Scott B. Sumner (born 1955) is an American economist. He was previously the Director of the Program on Monetary Policy at the Mercatus Center at George Mason University, a Research Fellow at the Independent Institute, and a professor at Bentley University in Waltham, Massachusetts. His economics blog, The Money Illusion,[1] popularized the idea of nominal GDP targeting, which says that the Federal Reserve and other central banks should target nominal GDP, real GDP growth plus the rate of inflation, to better "induce the correct level of business investment".[2]

In May 2012, Chicago Fed President Charles L. Evans became the first sitting member of the Federal Open Market Committee (FOMC) to endorse the idea.[3]

After Ben Bernanke's announcement of a new round of quantitative easing on September 13, 2012, which open-endedly committed the FOMC to purchase $40 billion agency mortgage-backed securities per month until the "labor market improves substantially", some media outlets began hailing him as the "blogger who saved the economy", for popularizing the concept of nominal income targeting.[4]

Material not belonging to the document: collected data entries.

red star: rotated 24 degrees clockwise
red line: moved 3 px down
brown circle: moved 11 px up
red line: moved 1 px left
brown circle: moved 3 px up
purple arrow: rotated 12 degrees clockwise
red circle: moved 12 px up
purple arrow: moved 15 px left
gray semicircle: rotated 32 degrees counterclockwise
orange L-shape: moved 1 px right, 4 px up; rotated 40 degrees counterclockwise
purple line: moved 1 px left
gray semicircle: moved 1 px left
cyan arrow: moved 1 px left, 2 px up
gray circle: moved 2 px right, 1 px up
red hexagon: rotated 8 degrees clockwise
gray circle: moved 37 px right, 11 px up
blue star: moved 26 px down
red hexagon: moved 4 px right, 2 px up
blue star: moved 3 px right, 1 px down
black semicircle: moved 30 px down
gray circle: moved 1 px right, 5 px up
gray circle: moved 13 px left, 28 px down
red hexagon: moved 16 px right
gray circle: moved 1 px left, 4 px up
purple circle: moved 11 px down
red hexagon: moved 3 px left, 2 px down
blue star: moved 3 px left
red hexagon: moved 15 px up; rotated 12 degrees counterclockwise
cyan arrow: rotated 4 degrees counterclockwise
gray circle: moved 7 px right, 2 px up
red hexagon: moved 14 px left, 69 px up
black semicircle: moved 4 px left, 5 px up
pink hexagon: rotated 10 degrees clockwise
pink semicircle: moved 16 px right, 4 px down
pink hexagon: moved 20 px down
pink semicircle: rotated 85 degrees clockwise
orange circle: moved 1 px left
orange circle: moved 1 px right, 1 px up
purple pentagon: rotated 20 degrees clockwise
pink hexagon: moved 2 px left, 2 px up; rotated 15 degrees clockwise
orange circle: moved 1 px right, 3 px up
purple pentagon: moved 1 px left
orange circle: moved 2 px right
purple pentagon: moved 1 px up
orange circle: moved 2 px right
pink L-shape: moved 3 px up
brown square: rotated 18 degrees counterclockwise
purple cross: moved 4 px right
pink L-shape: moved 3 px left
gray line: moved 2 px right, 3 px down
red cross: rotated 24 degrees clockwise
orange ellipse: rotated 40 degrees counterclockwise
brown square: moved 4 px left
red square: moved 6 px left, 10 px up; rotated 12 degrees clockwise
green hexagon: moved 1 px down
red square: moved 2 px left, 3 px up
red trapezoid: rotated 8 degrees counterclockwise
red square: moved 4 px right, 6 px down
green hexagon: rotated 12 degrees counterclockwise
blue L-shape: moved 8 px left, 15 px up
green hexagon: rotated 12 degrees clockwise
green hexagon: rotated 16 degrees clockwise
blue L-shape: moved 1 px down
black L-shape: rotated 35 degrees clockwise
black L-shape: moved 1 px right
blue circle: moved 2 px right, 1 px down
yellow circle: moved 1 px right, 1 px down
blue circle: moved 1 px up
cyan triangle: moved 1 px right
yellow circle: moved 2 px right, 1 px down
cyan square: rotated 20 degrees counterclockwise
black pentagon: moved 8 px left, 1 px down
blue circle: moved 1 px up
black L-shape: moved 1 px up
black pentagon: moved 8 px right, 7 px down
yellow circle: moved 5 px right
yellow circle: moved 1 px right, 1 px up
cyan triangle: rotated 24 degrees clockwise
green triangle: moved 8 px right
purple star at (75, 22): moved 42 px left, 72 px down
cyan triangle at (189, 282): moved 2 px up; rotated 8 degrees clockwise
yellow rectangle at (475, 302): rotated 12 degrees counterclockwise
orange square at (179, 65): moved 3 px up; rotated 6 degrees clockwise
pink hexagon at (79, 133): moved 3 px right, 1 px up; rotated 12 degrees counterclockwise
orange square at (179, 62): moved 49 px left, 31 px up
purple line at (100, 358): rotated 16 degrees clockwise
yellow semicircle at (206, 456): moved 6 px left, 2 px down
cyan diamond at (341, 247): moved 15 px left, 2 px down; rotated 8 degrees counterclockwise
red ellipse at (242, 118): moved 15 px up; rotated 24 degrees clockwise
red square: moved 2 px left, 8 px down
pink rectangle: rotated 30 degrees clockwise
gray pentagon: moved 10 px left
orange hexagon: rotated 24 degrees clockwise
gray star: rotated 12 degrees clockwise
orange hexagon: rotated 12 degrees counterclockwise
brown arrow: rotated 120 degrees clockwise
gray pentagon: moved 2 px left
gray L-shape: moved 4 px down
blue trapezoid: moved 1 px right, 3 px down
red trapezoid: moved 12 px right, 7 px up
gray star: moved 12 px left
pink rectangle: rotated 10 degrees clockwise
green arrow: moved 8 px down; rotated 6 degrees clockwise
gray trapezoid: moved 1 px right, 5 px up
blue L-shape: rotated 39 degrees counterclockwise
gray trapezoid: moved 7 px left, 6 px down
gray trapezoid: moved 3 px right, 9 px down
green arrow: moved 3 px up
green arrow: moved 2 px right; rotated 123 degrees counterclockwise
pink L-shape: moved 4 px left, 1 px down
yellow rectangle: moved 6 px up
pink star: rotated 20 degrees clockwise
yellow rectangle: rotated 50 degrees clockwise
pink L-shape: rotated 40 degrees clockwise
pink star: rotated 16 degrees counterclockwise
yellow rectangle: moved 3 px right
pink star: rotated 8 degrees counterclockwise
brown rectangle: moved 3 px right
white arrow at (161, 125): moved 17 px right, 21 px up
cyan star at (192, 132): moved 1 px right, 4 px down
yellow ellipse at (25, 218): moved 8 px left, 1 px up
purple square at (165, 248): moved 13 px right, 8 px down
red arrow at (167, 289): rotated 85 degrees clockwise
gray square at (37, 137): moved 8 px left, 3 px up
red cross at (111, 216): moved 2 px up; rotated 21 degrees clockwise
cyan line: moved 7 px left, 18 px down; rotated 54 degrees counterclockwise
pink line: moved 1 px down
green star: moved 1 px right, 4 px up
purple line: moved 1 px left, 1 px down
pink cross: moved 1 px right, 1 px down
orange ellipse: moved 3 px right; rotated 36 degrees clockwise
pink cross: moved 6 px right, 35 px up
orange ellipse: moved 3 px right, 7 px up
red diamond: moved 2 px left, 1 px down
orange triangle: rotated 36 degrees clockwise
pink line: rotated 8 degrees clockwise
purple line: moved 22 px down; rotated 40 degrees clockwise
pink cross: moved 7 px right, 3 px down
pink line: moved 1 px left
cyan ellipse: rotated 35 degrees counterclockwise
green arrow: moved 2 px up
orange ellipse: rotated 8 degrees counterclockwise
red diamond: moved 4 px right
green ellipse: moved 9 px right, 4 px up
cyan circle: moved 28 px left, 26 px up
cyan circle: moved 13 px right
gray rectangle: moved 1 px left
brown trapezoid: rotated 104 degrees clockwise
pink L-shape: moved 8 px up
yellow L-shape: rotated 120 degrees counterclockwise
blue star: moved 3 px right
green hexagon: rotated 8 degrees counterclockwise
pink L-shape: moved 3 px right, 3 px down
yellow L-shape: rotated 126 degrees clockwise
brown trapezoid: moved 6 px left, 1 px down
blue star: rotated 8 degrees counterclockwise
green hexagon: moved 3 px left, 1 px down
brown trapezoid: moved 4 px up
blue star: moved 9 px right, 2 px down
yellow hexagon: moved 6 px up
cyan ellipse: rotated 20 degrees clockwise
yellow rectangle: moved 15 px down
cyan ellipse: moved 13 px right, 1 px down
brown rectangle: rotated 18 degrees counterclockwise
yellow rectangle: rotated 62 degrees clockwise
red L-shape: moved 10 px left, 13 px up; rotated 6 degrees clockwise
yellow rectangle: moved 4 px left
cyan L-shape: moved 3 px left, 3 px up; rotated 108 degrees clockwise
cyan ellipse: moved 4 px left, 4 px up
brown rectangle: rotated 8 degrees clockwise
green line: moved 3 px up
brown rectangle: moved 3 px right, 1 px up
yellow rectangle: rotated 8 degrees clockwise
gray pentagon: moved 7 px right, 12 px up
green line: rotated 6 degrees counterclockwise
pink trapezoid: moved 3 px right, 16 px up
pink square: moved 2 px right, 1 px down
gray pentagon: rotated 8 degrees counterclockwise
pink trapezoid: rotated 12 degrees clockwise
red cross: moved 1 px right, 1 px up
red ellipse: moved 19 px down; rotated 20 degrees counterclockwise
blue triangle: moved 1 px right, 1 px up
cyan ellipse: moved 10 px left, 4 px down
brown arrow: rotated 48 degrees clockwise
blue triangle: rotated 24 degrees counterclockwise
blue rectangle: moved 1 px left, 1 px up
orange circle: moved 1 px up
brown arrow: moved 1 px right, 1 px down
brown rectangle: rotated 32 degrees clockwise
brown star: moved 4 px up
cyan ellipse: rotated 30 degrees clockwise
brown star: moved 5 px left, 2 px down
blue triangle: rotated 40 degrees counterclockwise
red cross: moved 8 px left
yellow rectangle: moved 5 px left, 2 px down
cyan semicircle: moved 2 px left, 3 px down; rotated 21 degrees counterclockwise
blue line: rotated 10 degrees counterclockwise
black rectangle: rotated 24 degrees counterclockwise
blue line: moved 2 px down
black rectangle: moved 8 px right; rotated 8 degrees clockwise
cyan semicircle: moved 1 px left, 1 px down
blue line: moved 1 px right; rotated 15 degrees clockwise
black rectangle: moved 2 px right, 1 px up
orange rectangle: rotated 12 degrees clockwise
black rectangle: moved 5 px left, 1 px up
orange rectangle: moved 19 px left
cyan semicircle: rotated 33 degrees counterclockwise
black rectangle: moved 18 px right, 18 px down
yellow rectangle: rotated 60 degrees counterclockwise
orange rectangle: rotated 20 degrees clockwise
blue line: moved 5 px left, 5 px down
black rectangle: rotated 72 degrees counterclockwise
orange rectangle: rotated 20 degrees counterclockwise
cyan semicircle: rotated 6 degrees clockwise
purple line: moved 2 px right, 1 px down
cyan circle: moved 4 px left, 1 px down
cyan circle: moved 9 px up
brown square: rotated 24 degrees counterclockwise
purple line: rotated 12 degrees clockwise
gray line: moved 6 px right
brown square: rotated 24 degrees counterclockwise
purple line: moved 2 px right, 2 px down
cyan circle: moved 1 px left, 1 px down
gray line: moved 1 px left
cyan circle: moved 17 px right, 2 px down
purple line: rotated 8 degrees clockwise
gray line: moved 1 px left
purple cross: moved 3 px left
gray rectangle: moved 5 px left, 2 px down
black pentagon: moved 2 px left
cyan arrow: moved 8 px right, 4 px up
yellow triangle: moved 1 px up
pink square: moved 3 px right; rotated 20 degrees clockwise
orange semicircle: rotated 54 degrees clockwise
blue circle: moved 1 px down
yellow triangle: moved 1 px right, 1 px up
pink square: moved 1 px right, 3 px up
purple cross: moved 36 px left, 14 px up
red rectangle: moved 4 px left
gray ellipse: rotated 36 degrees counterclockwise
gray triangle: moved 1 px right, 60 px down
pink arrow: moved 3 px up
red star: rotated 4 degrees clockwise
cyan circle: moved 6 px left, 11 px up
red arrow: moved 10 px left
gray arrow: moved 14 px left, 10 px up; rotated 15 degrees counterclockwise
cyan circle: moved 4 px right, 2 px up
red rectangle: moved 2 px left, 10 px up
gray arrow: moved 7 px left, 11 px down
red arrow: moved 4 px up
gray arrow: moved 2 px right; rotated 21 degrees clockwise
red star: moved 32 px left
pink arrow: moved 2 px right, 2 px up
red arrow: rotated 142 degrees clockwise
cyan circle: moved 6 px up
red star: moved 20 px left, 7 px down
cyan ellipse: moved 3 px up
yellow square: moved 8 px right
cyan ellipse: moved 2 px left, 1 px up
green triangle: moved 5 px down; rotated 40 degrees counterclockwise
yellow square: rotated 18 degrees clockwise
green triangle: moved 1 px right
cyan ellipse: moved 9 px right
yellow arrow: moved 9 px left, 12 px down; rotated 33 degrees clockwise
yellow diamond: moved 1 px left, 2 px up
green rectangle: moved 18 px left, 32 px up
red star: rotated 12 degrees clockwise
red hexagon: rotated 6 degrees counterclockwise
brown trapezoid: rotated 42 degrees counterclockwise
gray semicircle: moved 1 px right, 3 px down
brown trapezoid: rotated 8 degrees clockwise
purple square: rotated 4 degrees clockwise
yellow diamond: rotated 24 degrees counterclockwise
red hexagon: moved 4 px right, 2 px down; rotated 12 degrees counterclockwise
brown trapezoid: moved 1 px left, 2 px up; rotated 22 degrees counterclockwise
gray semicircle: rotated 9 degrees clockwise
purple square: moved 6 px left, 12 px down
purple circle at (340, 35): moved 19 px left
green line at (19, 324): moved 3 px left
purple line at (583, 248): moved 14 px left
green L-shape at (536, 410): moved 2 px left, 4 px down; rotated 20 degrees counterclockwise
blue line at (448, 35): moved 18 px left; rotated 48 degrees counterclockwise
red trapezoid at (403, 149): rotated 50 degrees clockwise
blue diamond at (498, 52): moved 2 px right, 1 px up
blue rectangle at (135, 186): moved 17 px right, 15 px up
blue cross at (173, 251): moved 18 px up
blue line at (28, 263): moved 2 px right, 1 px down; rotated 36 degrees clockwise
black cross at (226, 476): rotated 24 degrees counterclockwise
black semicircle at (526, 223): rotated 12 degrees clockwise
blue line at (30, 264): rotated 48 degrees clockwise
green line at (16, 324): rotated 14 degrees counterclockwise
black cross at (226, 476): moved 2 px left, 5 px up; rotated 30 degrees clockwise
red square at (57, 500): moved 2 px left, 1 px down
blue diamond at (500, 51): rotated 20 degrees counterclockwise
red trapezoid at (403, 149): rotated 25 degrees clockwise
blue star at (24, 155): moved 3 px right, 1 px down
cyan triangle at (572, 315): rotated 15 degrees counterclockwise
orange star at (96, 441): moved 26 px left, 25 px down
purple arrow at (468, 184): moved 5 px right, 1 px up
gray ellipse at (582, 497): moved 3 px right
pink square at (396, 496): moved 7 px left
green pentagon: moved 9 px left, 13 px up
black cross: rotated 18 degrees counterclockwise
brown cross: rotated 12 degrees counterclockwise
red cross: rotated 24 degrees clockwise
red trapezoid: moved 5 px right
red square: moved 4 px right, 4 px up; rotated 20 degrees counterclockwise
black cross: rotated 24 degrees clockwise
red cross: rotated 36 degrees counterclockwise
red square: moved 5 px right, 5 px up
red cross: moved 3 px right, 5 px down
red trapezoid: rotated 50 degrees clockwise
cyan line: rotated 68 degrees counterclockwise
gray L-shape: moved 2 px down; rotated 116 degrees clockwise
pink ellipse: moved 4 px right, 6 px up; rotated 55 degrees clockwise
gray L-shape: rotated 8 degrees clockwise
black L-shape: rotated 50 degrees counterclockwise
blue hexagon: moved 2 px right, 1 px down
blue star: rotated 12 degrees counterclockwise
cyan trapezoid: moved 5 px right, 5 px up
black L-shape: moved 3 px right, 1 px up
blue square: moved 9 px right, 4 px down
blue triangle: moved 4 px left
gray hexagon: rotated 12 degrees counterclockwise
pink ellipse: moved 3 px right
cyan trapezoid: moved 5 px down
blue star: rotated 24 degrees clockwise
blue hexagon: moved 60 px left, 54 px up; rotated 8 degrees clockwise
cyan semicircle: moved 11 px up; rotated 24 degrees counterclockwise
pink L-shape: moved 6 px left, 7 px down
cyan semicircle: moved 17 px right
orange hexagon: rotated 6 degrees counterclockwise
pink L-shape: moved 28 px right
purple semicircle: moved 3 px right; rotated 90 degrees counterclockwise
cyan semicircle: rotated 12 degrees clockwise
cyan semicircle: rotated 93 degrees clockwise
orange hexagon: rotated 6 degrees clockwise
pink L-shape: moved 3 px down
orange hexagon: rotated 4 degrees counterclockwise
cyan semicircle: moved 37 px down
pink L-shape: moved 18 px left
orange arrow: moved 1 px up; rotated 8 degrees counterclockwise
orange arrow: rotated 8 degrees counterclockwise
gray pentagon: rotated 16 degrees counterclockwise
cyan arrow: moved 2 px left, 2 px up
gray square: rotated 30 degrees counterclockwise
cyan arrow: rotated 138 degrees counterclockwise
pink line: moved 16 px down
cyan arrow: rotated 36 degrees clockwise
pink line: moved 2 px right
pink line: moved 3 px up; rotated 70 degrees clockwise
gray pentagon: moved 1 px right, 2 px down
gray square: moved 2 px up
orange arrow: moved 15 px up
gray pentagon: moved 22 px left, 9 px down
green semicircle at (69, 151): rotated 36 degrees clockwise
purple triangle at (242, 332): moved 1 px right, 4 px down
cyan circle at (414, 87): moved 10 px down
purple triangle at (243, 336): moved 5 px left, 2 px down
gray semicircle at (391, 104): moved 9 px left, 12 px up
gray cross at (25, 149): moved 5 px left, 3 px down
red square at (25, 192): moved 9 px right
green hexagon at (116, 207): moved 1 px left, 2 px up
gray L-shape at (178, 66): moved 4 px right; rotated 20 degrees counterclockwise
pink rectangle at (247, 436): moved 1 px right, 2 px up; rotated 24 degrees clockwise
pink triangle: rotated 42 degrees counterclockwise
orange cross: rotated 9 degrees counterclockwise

  1. ^ "It's all demand side".
  2. ^ Greeley, Brendan (November 1, 2012). "The Blog That Got Bernanke to Go Big". Bloomberg Businessweek. Archived from the original on November 5, 2012.
  3. ^ O'Brien, Matthew (May 2, 2012). "A Rebellion at the Federal Reserve?". The Atlantic.
  4. ^ Thompson, Derek (September 14, 2012). "The Blogger Who Saved the Economy". The Atlantic.